Não o conheci pessoalmente, mas é um nome forte em minha memória
jornalística. Nos anos 1980, bancário do Banespa, ele foi um dos
sindicalistas que fizeram história no Brasil ao lado de personagens como
Lula, no ABC.
Eu trabalhava na Veja, então, e como jovem repórter acompanhei a luta
épica dos trabalhadores para recuperar parte do muito que lhes havia
sido subtraído na ditadura militar.
Os militares haviam simplesmente proibido e reprimido brutalmente
greves, a maior arma dos trabalhadores na defesa de seus salários e de
sua dignidade. Dessa proibição resultou um Brasil abjetamente iníquo, o
paraíso do 1%.
Fui, da Veja, para o jornalismo de negócios, na Exame, e me afastei do mundo político em que habitava Gushiken.
Ele acabaria fundando o PT, e teria papel proeminente no primeiro governo Lula, depois de coordenar sua campanha vitoriosa.
Acabaria se afastando do governo no fragor das denúncias do Mensalão.
E é exatamente esta parte da vida de Gushiken que me parece
particularmente instrutiva para entender o Brasil moderno.
Gushiken foi arrolado entre os 40 incriminados do Mensalão. O número,
sabe-se hoje, foi cuidadosamente montado para que se pudesse fazer
alusões a Ali Babá e os 40 ladrões.
Gushiken foi submetido a todas as acusações possíveis, e os que o
conhecem dizem o quanto isso contribuiu para o câncer que o está
matando.
Mas logo se comprovou que não havia nada que pudesse comprometê-lo,
por mais que desejassem. Ainda assim, Gushiken só foi declarado inocente
formalmente pelo STF depois de muito tempo, bem mais que o justo e o
necessário, segundo especialistas.
Num site da comunidade japonesa, li um artigo de um jornalista que
dizia, como um samurai, que Gushiken enfim tivera sua “dignidade
devolvida”.
Acho bonito, e isso evoca a alma japonesa e sua relação peculiar com a
decência, mas discordo em que alguém possa roubar a dignidade de um
homem digno com qualquer tipo de patifaria, como ocorreu. A indignidade
estava em quem o acusou falsamente e em quem prolongou o sofrimento
jurídico e pessoal de Gushiken.
O episódio conta muito sobre a justiça brasileira, e sobre,
especificamente, o processo do Mensalão. A história há de permitir um
julgamento mais calmo, e tenho para mim que o papel do Supremo será
visto como uma página de ignomínia.

» **EXERCÍCIOS**:
1 > Diga se cada afirmação concorda com o trecho sobre Gushiken, respondendo sim ou não e citando as palavras do trecho que decidem a questão. (a) O autor conheceu Gushiken pessoalmente. (b) Gushiken coordenou a campanha vitoriosa de Lula. (c) O autor trabalhava na Exame quando acompanhou a luta dos trabalhadores.
2 > Prossiga com o trecho sobre Gushiken, começando logo depois da última frase.

» **DADOS DO EXERCÍCIO**:
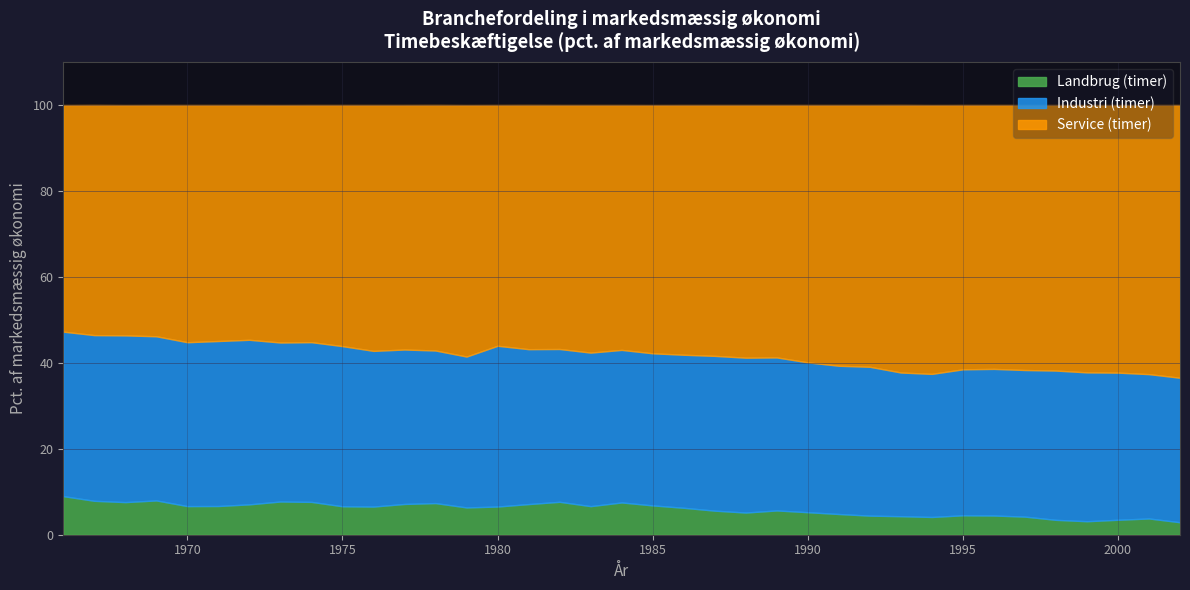

At how many categories does at least one series exceed 14?

37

» **RESPOSTAS**:
1 >
(a) Não: "Não o conheci pessoalmente"
(b) Sim: "depois de coordenar sua campanha vitoriosa"
(c) Não: "Eu trabalhava na Veja, então, e como jovem repórter acompanhei a luta"

2 >
Gushiken não foi atropelado apenas pela justiça. Veio, com ela, a mídia e, com a mídia, o massacre que conhecemos.
Um caso é exemplar.
Uma nota da seção Radar, da Veja, acusou Gushiken de ter pagado com
dinheiro público um jantar com um interlocutor que saiu por mais de 3
000 reais. A nota descia a detalhes nos vinhos e nos charutos “cubanos”.
Gushiken processou a revista. Ele forneceu evidências – a começar
pela nota e por testemunho de um garçom – de que a conta era na verdade
um décimo da alegada, que o vinho fora levado de casa, e os charutos
eram brasileiros.
Mais uma vez, uma demora enorme na justiça, graças a chicanas jurídicas da Abril.
Em junho passado, Gushiken enfim venceu a causa. A justiça condenou a Veja a pagar uma indenização de 20 mil reais.
O tamanho miserável da indenização se vê pelo seguinte: é uma fração
de uma página de publicidade da Veja. Multas dessa dimensão não coíbem,
antes estimulam, leviandades de empresas jornalísticas que faturam na
casa dos bilhões.
Não vou entrar no mérito dos leitores enganado, que construíram um
perfil imaginário de Gushiken com base em informações como aquela do
Radar. Também eles deveriam ser indenizados, a rigor.
Gushiken enfrentou, na vida, a ditadura, as lutas sindicais por seus pares modestos, a justiça e a mídia predadora.
Combateu — ainda combate — o bom combate.